Hardline cleric vows to bring Islamic sharia to PakistanApril 17th, 2009 - 5:17 pm ICT by IANS
Islamabad, April 17 (DPA) A pro-Taliban cleric reiterated his pledge Friday to struggle “till death” for enforcement of Islamic sharia law across Pakistan, asking his supporters to be ready for sacrifices.
“The more sacrifices we offer, the more quickly Islam will spread,” Maulana Abdul Aziz stressed in his Friday sermon at Islamabad’s Red Mosque, which was brimming with people, including hundreds of students from local Islamic seminaries.
More than 100 burqa-clad women also gathered outside the mosque, which was the site of a deadly government siege in 2007. On Friday, the mosque was cordoned off by law-enforcement agencies who searched the area located in the heart of Pakistan’s capital.
Wearing a chequered headscarf and sporting a flowing grey beard, the cleric received thunderous replies of “Yes, we will” when he asked the members of the assembly whether they would offer sacrifices or even give their lives for the cause of the religion.
Aziz returned to his mosque late Thursday after being released on bail with a surety of $2,500. He was arrested in July 2007 trying to slip away from the besieged building dressed in burqa, a head-to-toe clothing worn by Muslim women.
The week-long siege began when authorities accused it of links with Al Qaeda and Taliban militants and seeking to impose a Taliban style of life in the capital.
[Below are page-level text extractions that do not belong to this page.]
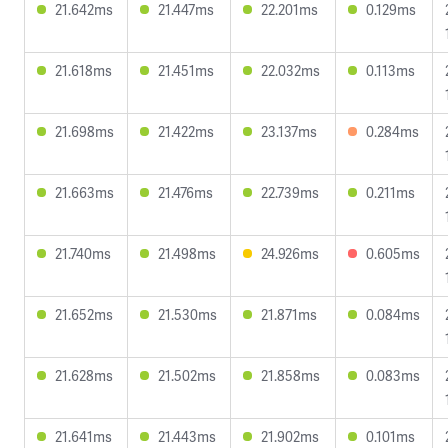
21.642ms
21.447ms
22.201ms
0.129ms
21.618ms
21.451ms
22.032ms
0.113ms
21.698ms
21.422ms
23.137ms
0.284ms
21.663ms
21.476ms
22.739ms
0.211ms
21.740ms
21.498ms
24.926ms
0.605ms
21.652ms
21.530ms
21.871ms
0.084ms
21.628ms
21.502ms
21.858ms
0.083ms
21.641ms
21.443ms
21.902ms
0.101ms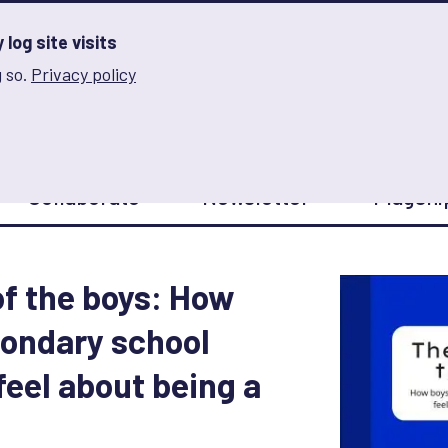
log site visits
 so.
Privacy policy
and Innovation on Gender Norms
Collaborate
Newsletter
Flagshi
of the boys: How
condary school
feel about being a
The siege ended when elite commandos stormed the sprawling compound housing the mosque, its affiliate Jamia Hafsa women’s seminary and a state-run Children’s Library that was taken over by the female students.
Government officials said at least 102 people, including a dozen troops, died in the operation, but religious circles accused the military of killing thousands of Jamia Hafsa pupils.
Aziz told around 1,000 of his supporters Thursday that “the sacrifices made by the martyrs of the Red Mosque and Jamia Hafsa will not go in vain”.
However, the cleric said he had no plans to avenge the deaths. Aziz’s brother, Abdur Rashid Ghazi, and his mother were among those killed in the operation.
The bloody raid triggered a wave of militant attacks, mostly suicide bombings, on security forces with calls for revenge coming even from Ayman al-Zawahri, the top lieutenant of Al Qaeda’s Osama bin Ladin.
The deteriorating security situation, coupled with infiltration of militants into settled areas, set off alarm bells for Western leaders concerned about stability in the lone Islamic nuclear power.
Aziz’s release from detention came days after Pakistan approved implementation of sharia law in parts of north-western Pakistan under a controversial agreement with militants in an attempt to end 18 months of violence in the picturesque Swat Valley, once a favourite tourist attraction.
US fears have also been revived as it has placed Pakistan in the front line of its new strategy to win the war against the Taliban in Afghanistan.